In 1909, Hans Geiger and Ernest Marsden, two researchers in Ernest Rutherford's laboratory at the University of Manchester, fired a beam of alpha particles at a thin gold metal foil. An alphaparticle, identified and named a decade earlier by Rutherford, is one of the types of radiation given off by radioactive elements such as uranium. Because these particles are fast-moving and positively charged (they're now known to be high-speed Helium nuclei), Rutherford reasoned they will serve as a good probe of the atomic structure of matter.
After months of studying, in 1911, Rutherford, presented a new model of the atom in which all of the positive charge is crammed inside a tiny, massive nucleus about ten thousand times smaller than the atom as a whole. That's equivalent to a marble in the middle of a football stadium. The much lighter electrons, he assumed, are positioned outside the nucleus. Everyone was amazed at the implication of Rutherford’s proposal---the atoms of which planets, people, objects, and everything else are made consisted almost entirely of empty space.
The fatal flaw in Rutherford's model is that it contains charges that are accelerating.
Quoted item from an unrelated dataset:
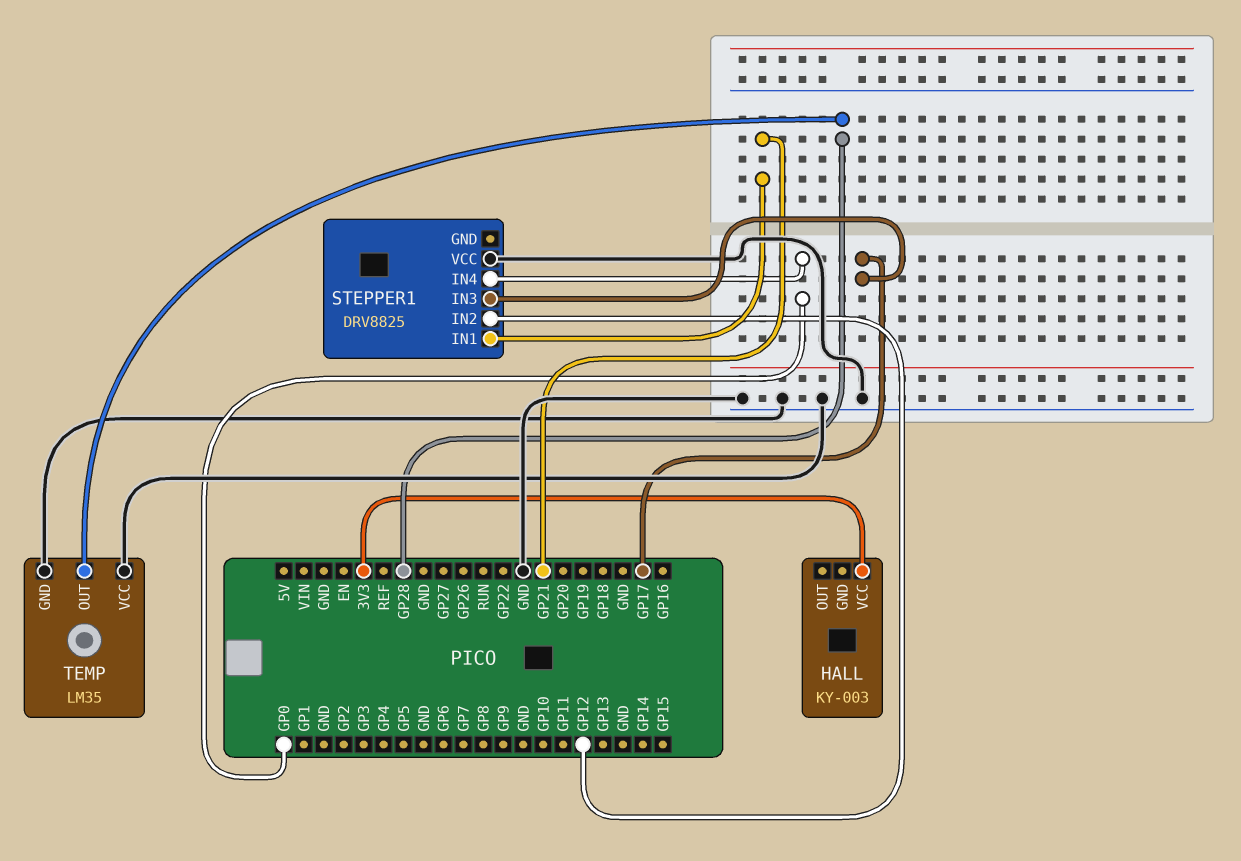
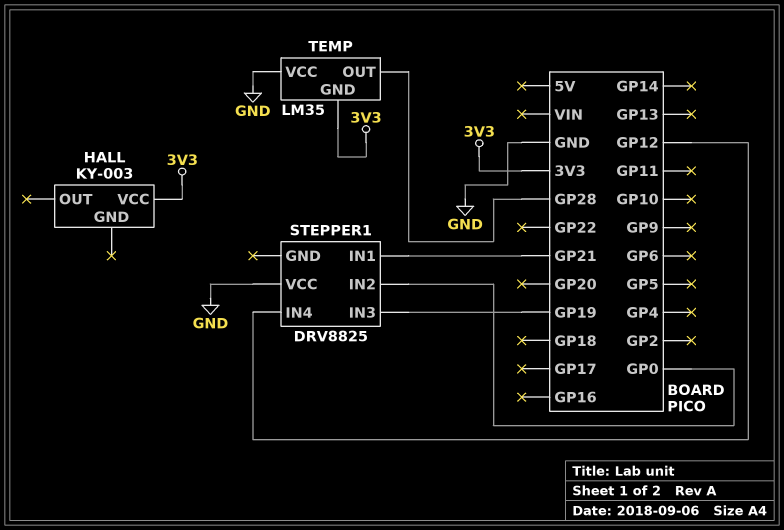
STEPPER1 pin IN2: GP12 -> GP0
STEPPER1 pin IN3: GP17 -> GP19
STEPPER1 pin IN4: GP0 -> GP12
TEMP pin GND: GND -> 3V3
The charges are on the electrons and the acceleration is due to the electrons always changing direction as they move around their orbits. (Things accelerate when they change speed and/or direction.) Since Maxwell's time, scientists had known that accelerating charges radiate energy. What was to stop the orbiting electrons in Rutherford's atom quickly (in fact, in about one hundred-millionth of a second) losing all their energy and spiraling into the nucleus?
The answer came from a young Dane, Niels Bohr, who joined the team at Manchester for a six-month spell in 1912, shortly after Rutherford went public with his new vision of the atom. Bohr played a hunch. He knew about Planck's quantum. He knew there was no way to save an electron inside an atom from plummeting into the nucleus if it could give off energy continuously. And so he said simply that electrons inside atoms can’t radiate continuously. They can only radiate in lumps, and these lumps are the same as Planck's quanta. For a given type of atom, say hydrogen, there's a limited number of stable orbits that an electron can occupy. Each of these orbits corresponds to a whole multiple of the basic quantum. As long as an electron is in one of these orbits, its energy, contrary to whatever classical physics might say, stays the same. If it jumps from an outer (higher energy) orbit to an inner (lower energy) orbit, the energy difference between the two is given off as a quantum of light. Once the electron reaches the lowest energy orbit, it can't fall any further and is safe from the clutches of the nucleus.